Amendement et abrogation
Amendement est un mot à méandres où naviguer avec Jean Pruvost est rassurant ! Quant à abrogation, il est de la même famille que corvée et rogaton, tout un programme. Heureusement que notre chroniqueur répond à nos inter-rogations...
L’amendement et ses méandres…
Premier méandre : infléchir son attitude morale ou religieuse. « Jamais cheval ni méchant homme n’amenda pour aller (pour avoir été) à Rome », rappelle l’Académie (1694). Tiré du latin menda, faute, le verbe emendare, améliorer mais aussi punir, est à l’origine de l’amendement en tant qu’amélioration d’une personne : « La vraie expiation c’est l’amendement », déclare Amiel dans son Journal intime (1866). Et si le regret de la faute est insuffisant, on aidera le pécheur : « De l’avis de tous les moralistes, la peine doit être telle qu’elle procure l’amendement du coupable », souligne Proudhon, cité par Larousse en 1866.

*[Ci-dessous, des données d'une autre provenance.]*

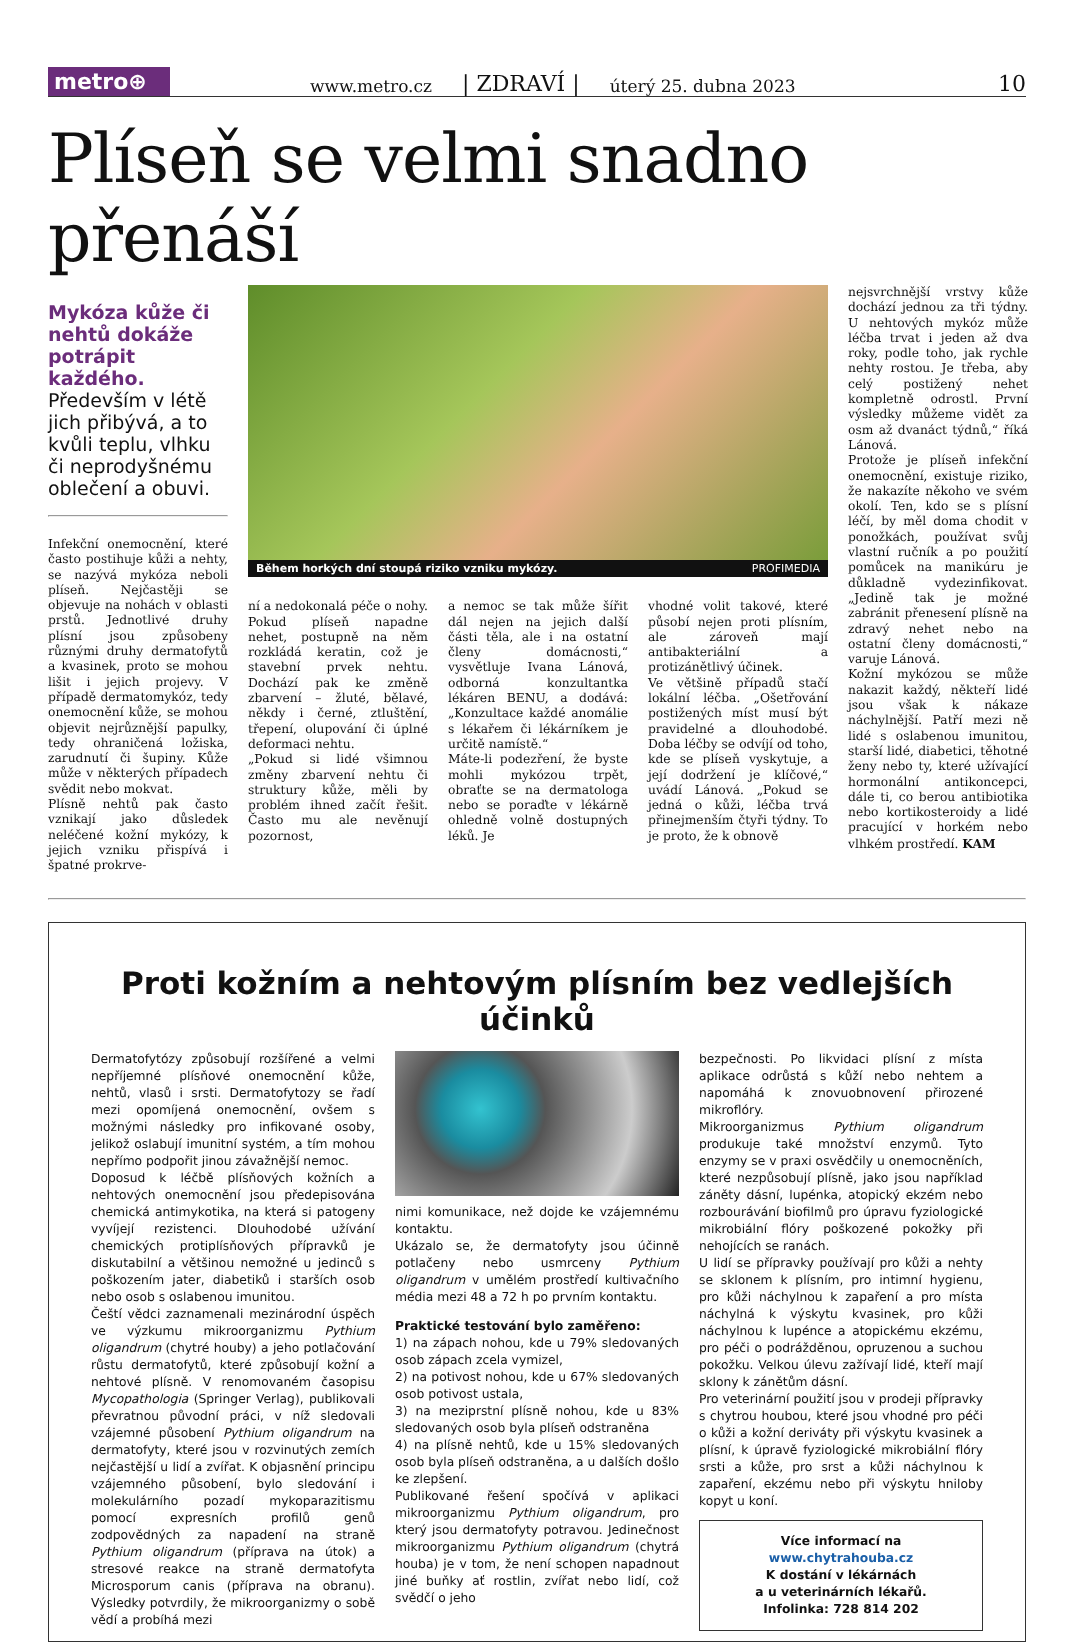metro⊕ www.metro.cz | ZDRAVÍ | úterý 25. dubna 2023 10
Plíseň se velmi snadno přenáší
Mykóza kůže či nehtů dokáže potrápit každého. Především v létě jich přibývá, a to kvůli teplu, vlhku či neprodyšnému oblečení a obuvi.
Infekční onemocnění, které často postihuje kůži a nehty, se nazývá mykóza neboli plíseň. Nejčastěji se objevuje na nohách v oblasti prstů. Jednotlivé druhy plísní jsou způsobeny různými druhy dermatofytů a kvasinek, proto se mohou lišit i jejich projevy. V případě dermatomykóz, tedy onemocnění kůže, se mohou objevit nejrůznější papulky, tedy ohraničená ložiska, zarudnutí či šupiny. Kůže může v některých případech svědit nebo mokvat.
Plísně nehtů pak často vznikají jako důsledek neléčené kožní mykózy, k jejich vzniku přispívá i špatné prokrve-
Během horkých dní stoupá riziko vzniku mykózy. PROFIMEDIA
ní a nedokonalá péče o nohy. Pokud plíseň napadne nehet, postupně na něm rozkládá keratin, což je stavební prvek nehtu. Dochází pak ke změně zbarvení – žluté, bělavé, někdy i černé, ztluštění, třepení, olupování či úplné deformaci nehtu.
„Pokud si lidé všimnou změny zbarvení nehtu či struktury kůže, měli by problém ihned začít řešit. Často mu ale nevěnují pozornost,
a nemoc se tak může šířit dál nejen na jejich další části těla, ale i na ostatní členy domácnosti,“ vysvětluje Ivana Lánová, odborná konzultantka lékáren BENU, a dodává: „Konzultace každé anomálie s lékařem či lékárníkem je určitě namístě.“
Máte-li podezření, že byste mohli mykózou trpět, obraťte se na dermatologa nebo se poraďte v lékárně ohledně volně dostupných léků. Je
vhodné volit takové, které působí nejen proti plísním, ale zároveň mají antibakteriální a protizánětlivý účinek.
Ve většině případů stačí lokální léčba. „Ošetřování postižených míst musí být pravidelné a dlouhodobé. Doba léčby se odvíjí od toho, kde se plíseň vyskytuje, a její dodržení je klíčové,“ uvádí Lánová. „Pokud se jedná o kůži, léčba trvá přinejmenším čtyři týdny. To je proto, že k obnově
nejsvrchnější vrstvy kůže dochází jednou za tři týdny. U nehtových mykóz může léčba trvat i jeden až dva roky, podle toho, jak rychle nehty rostou. Je třeba, aby celý postižený nehet kompletně odrostl. První výsledky můžeme vidět za osm až dvanáct týdnů,“ říká Lánová.
Protože je plíseň infekční onemocnění, existuje riziko, že nakazíte někoho ve svém okolí. Ten, kdo se s plísní léčí, by měl doma chodit v ponožkách, používat svůj vlastní ručník a po použití pomůcek na manikúru je důkladně vydezinfikovat. „Jedině tak je možné zabránit přenesení plísně na zdravý nehet nebo na ostatní členy domácnosti,“ varuje Lánová.
Kožní mykózou se může nakazit každý, někteří lidé jsou však k nákaze náchylnější. Patří mezi ně lidé s oslabenou imunitou, starší lidé, diabetici, těhotné ženy nebo ty, které užívající hormonální antikoncepci, dále ti, co berou antibiotika nebo kortikosteroidy a lidé pracující v horkém nebo vlhkém prostředí. KAM
Proti kožním a nehtovým plísním bez vedlejších účinků
Dermatofytózy způsobují rozšířené a velmi nepříjemné plísňové onemocnění kůže, nehtů, vlasů i srsti. Dermatofytozy se řadí mezi opomíjená onemocnění, ovšem s možnými následky pro infikované osoby, jelikož oslabují imunitní systém, a tím mohou nepřímo podpořit jinou závažnější nemoc.
Doposud k léčbě plísňových kožních a nehtových onemocnění jsou předepisována chemická antimykotika, na která si patogeny vyvíjejí rezistenci. Dlouhodobé užívání chemických protiplísňových přípravků je diskutabilní a většinou nemožné u jedinců s poškozením jater, diabetiků i starších osob nebo osob s oslabenou imunitou.
Čeští vědci zaznamenali mezinárodní úspěch ve výzkumu mikroorganizmu Pythium oligandrum (chytré houby) a jeho potlačování růstu dermatofytů, které způsobují kožní a nehtové plísně. V renomovaném časopisu Mycopathologia (Springer Verlag), publikovali převratnou původní práci, v níž sledovali vzájemné působení Pythium oligandrum na dermatofyty, které jsou v rozvinutých zemích nejčastější u lidí a zvířat. K objasnění principu vzájemného působení, bylo sledování i molekulárního pozadí mykoparazitismu pomocí expresních profilů genů zodpovědných za napadení na straně Pythium oligandrum (příprava na útok) a stresové reakce na straně dermatofyta Microsporum canis (příprava na obranu). Výsledky potvrdily, že mikroorganizmy o sobě vědí a probíhá mezi
nimi komunikace, než dojde ke vzájemnému kontaktu.
Ukázalo se, že dermatofyty jsou účinně potlačeny nebo usmrceny Pythium oligandrum v umělém prostředí kultivačního média mezi 48 a 72 h po prvním kontaktu.
Praktické testování bylo zaměřeno:
1) na zápach nohou, kde u 79% sledovaných osob zápach zcela vymizel,
2) na potivost nohou, kde u 67% sledovaných osob potivost ustala,
3) na meziprstní plísně nohou, kde u 83% sledovaných osob byla plíseň odstraněna
4) na plísně nehtů, kde u 15% sledovaných osob byla plíseň odstraněna, a u dalších došlo ke zlepšení.
Publikované řešení spočívá v aplikaci mikroorganizmu Pythium oligandrum, pro který jsou dermatofyty potravou. Jedinečnost mikroorganizmu Pythium oligandrum (chytrá houba) je v tom, že není schopen napadnout jiné buňky ať rostlin, zvířat nebo lidí, což svědčí o jeho
bezpečnosti. Po likvidaci plísní z místa aplikace odrůstá s kůží nebo nehtem a napomáhá k znovuobnovení přirozené mikroflóry.
Mikroorganizmus Pythium oligandrum produkuje také množství enzymů. Tyto enzymy se v praxi osvědčily u onemocněních, které nezpůsobují plísně, jako jsou například záněty dásní, lupénka, atopický ekzém nebo rozbourávání biofilmů pro úpravu fyziologické mikrobiální flóry poškozené pokožky při nehojících se ranách.
U lidí se přípravky používají pro kůži a nehty se sklonem k plísním, pro intimní hygienu, pro kůži náchylnou k zapaření a pro místa náchylná k výskytu kvasinek, pro kůži náchylnou k lupénce a atopickému ekzému, pro péči o podrážděnou, opruzenou a suchou pokožku. Velkou úlevu zažívají lidé, kteří mají sklony k zánětům dásní.
Pro veterinární použití jsou v prodeji přípravky s chytrou houbou, které jsou vhodné pro péči o kůži a kožní deriváty při výskytu kvasinek a plísní, k úpravě fyziologické mikrobiální flóry srsti a kůže, pro srst a kůži náchylnou k zapaření, ekzému nebo při výskytu hniloby kopyt u koní.
Více informací na www.chytrahouba.cz
K dostání v lékárnách
a u veterinárních lékařů.
Infolinka: 728 814 202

Deuxième méandre : assouplir les rigueurs d’une terre ingrate. « Un tumulus d’amendement fait de couches alternées de fumier et de fine terre de Mutigny, projetait une ombre carrée où le chemineau tenté s’assit » : telle est la peinture brossée par Pierre Hamp en 1909 dans Le Vin de Champagne. Et le poète Rosset d’ajouter : « Si l’herbe éclot plus rare et fleurit tristement, Vous répandez sur elle un riche amendement. » Ainsi, Benjamin Franklin, convaincu que le plâtre représentait un bon amendement, en répandit sur un champ de trèfles en traçant le mot : le trèfle poussant alors plus haut à cet endroit lui donna raison.
Troisième méandre : tenter de modifier un texte juridique, un projet, soumis à une assemblée. Ce sens particulier entrera dans la langue française en 1778 sous la forme d’un emprunt à l’anglais, amendment, récupérant bientôt l’orthographe française et ce, dès 1789, avec le droit d’amendement bien réel dans l’Assemblée constituante.
Et pour finir, un aveu : méandre, tire son nom d’une rivière sinueuse d’Asie mineure, et n’est là qu’en tant que délicieux anagramme d’« amender ».
De l’abrogation, du rogaton et de la corvée
Si l’on consulte le Dictionnaire étymologique du français (1979) de Jacqueline Picoche, on constate qu’en face des mots abrogation, abroger, une flèche renvoie au mot « corvée ». C’est qu’effectivement, l’abrogation est de même famille étymologique : tout vient d’un verbe latin, rogare, désignant le fait d’interroger. D’où la rogation, c’est-à-dire la demande de quelque chose, puis, usant du privatif ab-, abrogatio, le fait d’en demander la suppression, donc d’en enlever le crédit.
Quel lien établir alors avec la corvée ? Ce dernier mot vient de corrogare, demander avec insistance et à plusieurs personnes réunies (co-) un service. Les corvées seigneuriales ou royales, récurer les douves du château par exemple, représentèrent hélas un service exigé, vite insupportable. Elles furent donc abrogées en 1787 par Calonne qui les transforma en taxes…
Quant à la rogation, qui désignait un projet de loi présenté au peuple de Rome pour lui en demander l’approbation, elle ne survécut pas au droit romain, ce qui est peut-être regrettable. Le pluriel résista cependant avec les rogations qui, dans la liturgie catholique, s’assimilent aux processions destinées à attirer la bénédiction divine.
C’est à saint Mamert (ne pas oublier le t) qu’on les doit, à la suite des calamités naturelles ayant ravagé le Dauphiné. Pour rester en bonne étymologie, quand un texte suscite des rogations, puis des inter-rogations, donc des demandes d’explications entre les uns et les autres (inter-), on peut en arriver au « rogaton », définissant l’humble requête, le petit reste donné au mendiant, ou à l’abrogation, sans dérogation…
Jean Pruvost est professeur des universités à l’Université de Cergy-Pontoise, où il enseigne la linguistique et notamment la lexicologie et la lexicographie. Il y dirige aussi un laboratoire CNRS/Université de Cergy-Pontoise (Métadif, UMR 8127) consacré aux dictionnaires et à leur histoire.